[Collected data entries]
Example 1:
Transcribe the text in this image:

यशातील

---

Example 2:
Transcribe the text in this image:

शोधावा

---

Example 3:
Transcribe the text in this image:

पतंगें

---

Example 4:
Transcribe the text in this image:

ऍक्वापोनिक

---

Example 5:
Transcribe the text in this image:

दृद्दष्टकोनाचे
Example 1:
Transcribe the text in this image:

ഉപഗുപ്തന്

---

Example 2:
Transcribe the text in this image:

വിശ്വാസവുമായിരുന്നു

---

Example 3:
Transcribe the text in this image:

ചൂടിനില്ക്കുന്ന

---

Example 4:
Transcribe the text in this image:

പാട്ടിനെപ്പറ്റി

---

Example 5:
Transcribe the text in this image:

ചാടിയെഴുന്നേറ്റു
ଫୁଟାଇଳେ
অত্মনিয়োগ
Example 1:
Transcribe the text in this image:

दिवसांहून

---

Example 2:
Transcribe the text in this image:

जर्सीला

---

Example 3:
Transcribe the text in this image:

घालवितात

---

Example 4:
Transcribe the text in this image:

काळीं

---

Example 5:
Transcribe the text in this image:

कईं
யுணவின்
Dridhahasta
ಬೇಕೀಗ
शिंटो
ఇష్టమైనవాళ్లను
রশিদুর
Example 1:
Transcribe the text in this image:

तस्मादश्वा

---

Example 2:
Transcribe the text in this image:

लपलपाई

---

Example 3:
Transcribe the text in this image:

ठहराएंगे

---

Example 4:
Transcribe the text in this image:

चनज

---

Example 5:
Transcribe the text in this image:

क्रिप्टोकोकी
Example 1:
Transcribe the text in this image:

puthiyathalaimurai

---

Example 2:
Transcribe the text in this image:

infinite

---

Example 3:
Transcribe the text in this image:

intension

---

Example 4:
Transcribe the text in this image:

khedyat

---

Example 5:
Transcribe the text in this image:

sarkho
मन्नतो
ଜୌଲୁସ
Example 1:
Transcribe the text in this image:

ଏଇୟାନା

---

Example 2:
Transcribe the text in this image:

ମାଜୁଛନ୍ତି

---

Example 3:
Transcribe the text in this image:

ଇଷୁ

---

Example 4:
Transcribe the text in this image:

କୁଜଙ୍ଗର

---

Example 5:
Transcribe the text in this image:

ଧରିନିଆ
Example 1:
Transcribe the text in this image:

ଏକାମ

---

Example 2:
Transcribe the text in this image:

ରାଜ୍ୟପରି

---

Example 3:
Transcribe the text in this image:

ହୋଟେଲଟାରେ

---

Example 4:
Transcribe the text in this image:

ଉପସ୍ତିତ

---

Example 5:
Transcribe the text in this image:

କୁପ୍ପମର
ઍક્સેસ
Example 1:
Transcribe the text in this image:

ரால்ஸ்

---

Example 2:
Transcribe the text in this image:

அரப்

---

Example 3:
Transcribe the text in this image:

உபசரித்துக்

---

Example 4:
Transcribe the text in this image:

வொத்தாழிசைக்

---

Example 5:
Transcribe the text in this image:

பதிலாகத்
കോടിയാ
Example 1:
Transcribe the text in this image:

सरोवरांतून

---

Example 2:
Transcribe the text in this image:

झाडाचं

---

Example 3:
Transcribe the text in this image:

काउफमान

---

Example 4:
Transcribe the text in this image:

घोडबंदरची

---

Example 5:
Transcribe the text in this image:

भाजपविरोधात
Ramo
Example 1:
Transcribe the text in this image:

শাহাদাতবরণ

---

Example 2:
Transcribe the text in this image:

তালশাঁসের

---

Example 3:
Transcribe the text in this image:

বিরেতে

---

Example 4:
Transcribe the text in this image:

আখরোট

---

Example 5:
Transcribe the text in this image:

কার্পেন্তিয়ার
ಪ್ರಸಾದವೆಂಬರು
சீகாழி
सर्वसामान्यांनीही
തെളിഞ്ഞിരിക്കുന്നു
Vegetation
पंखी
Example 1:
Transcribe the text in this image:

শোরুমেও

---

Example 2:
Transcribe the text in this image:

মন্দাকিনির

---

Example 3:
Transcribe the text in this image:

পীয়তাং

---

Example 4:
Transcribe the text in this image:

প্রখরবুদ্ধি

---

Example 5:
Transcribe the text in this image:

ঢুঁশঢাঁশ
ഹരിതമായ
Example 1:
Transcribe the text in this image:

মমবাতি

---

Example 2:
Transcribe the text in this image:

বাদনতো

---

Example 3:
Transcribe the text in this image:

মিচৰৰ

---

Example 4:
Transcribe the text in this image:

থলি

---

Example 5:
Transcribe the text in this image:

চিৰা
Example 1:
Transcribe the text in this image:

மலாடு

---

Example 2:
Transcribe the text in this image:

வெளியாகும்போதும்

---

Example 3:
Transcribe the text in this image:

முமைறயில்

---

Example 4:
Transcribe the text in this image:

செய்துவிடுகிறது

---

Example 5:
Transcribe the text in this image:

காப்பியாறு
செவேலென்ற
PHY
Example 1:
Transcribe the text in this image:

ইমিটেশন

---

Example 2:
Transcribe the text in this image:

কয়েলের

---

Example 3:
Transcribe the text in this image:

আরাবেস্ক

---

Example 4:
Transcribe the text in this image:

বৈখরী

» **Required action**
Go through the records and repeat each one exactly as written.

» **Solution for this problem**
Example 1:
Transcribe the text in this image:

यशातील

---

Example 2:
Transcribe the text in this image:

शोधावा

---

Example 3:
Transcribe the text in this image:

पतंगें

---

Example 4:
Transcribe the text in this image:

ऍक्वापोनिक

---

Example 5:
Transcribe the text in this image:

दृद्दष्टकोनाचे
Example 1:
Transcribe the text in this image:

ഉപഗുപ്തന്

---

Example 2:
Transcribe the text in this image:

വിശ്വാസവുമായിരുന്നു

---

Example 3:
Transcribe the text in this image:

ചൂടിനില്ക്കുന്ന

---

Example 4:
Transcribe the text in this image:

പാട്ടിനെപ്പറ്റി

---

Example 5:
Transcribe the text in this image:

ചാടിയെഴുന്നേറ്റു
ଫୁଟାଇଳେ
অত্মনিয়োগ
Example 1:
Transcribe the text in this image:

दिवसांहून

---

Example 2:
Transcribe the text in this image:

जर्सीला

---

Example 3:
Transcribe the text in this image:

घालवितात

---

Example 4:
Transcribe the text in this image:

काळीं

---

Example 5:
Transcribe the text in this image:

कईं
யுணவின்
Dridhahasta
ಬೇಕೀಗ
शिंटो
ఇష్టమైనవాళ్లను
রশিদুর
Example 1:
Transcribe the text in this image:

तस्मादश्वा

---

Example 2:
Transcribe the text in this image:

लपलपाई

---

Example 3:
Transcribe the text in this image:

ठहराएंगे

---

Example 4:
Transcribe the text in this image:

चनज

---

Example 5:
Transcribe the text in this image:

क्रिप्टोकोकी
Example 1:
Transcribe the text in this image:

puthiyathalaimurai

---

Example 2:
Transcribe the text in this image:

infinite

---

Example 3:
Transcribe the text in this image:

intension

---

Example 4:
Transcribe the text in this image:

khedyat

---

Example 5:
Transcribe the text in this image:

sarkho
मन्नतो
ଜୌଲୁସ
Example 1:
Transcribe the text in this image:

ଏଇୟାନା

---

Example 2:
Transcribe the text in this image:

ମାଜୁଛନ୍ତି

---

Example 3:
Transcribe the text in this image:

ଇଷୁ

---

Example 4:
Transcribe the text in this image:

କୁଜଙ୍ଗର

---

Example 5:
Transcribe the text in this image:

ଧରିନିଆ
Example 1:
Transcribe the text in this image:

ଏକାମ

---

Example 2:
Transcribe the text in this image:

ରାଜ୍ୟପରି

---

Example 3:
Transcribe the text in this image:

ହୋଟେଲଟାରେ

---

Example 4:
Transcribe the text in this image:

ଉପସ୍ତିତ

---

Example 5:
Transcribe the text in this image:

କୁପ୍ପମର
ઍક્સેસ
Example 1:
Transcribe the text in this image:

ரால்ஸ்

---

Example 2:
Transcribe the text in this image:

அரப்

---

Example 3:
Transcribe the text in this image:

உபசரித்துக்

---

Example 4:
Transcribe the text in this image:

வொத்தாழிசைக்

---

Example 5:
Transcribe the text in this image:

பதிலாகத்
കോടിയാ
Example 1:
Transcribe the text in this image:

सरोवरांतून

---

Example 2:
Transcribe the text in this image:

झाडाचं

---

Example 3:
Transcribe the text in this image:

काउफमान

---

Example 4:
Transcribe the text in this image:

घोडबंदरची

---

Example 5:
Transcribe the text in this image:

भाजपविरोधात
Ramo
Example 1:
Transcribe the text in this image:

শাহাদাতবরণ

---

Example 2:
Transcribe the text in this image:

তালশাঁসের

---

Example 3:
Transcribe the text in this image:

বিরেতে

---

Example 4:
Transcribe the text in this image:

আখরোট

---

Example 5:
Transcribe the text in this image:

কার্পেন্তিয়ার
ಪ್ರಸಾದವೆಂಬರು
சீகாழி
सर्वसामान्यांनीही
തെളിഞ്ഞിരിക്കുന്നു
Vegetation
पंखी
Example 1:
Transcribe the text in this image:

শোরুমেও

---

Example 2:
Transcribe the text in this image:

মন্দাকিনির

---

Example 3:
Transcribe the text in this image:

পীয়তাং

---

Example 4:
Transcribe the text in this image:

প্রখরবুদ্ধি

---

Example 5:
Transcribe the text in this image:

ঢুঁশঢাঁশ
ഹരിതമായ
Example 1:
Transcribe the text in this image:

মমবাতি

---

Example 2:
Transcribe the text in this image:

বাদনতো

---

Example 3:
Transcribe the text in this image:

মিচৰৰ

---

Example 4:
Transcribe the text in this image:

থলি

---

Example 5:
Transcribe the text in this image:

চিৰা
Example 1:
Transcribe the text in this image:

மலாடு

---

Example 2:
Transcribe the text in this image:

வெளியாகும்போதும்

---

Example 3:
Transcribe the text in this image:

முமைறயில்

---

Example 4:
Transcribe the text in this image:

செய்துவிடுகிறது

---

Example 5:
Transcribe the text in this image:

காப்பியாறு
செவேலென்ற
PHY
Example 1:
Transcribe the text in this image:

ইমিটেশন

---

Example 2:
Transcribe the text in this image:

কয়েলের

---

Example 3:
Transcribe the text in this image:

আরাবেস্ক

---

Example 4:
Transcribe the text in this image:

বৈখরী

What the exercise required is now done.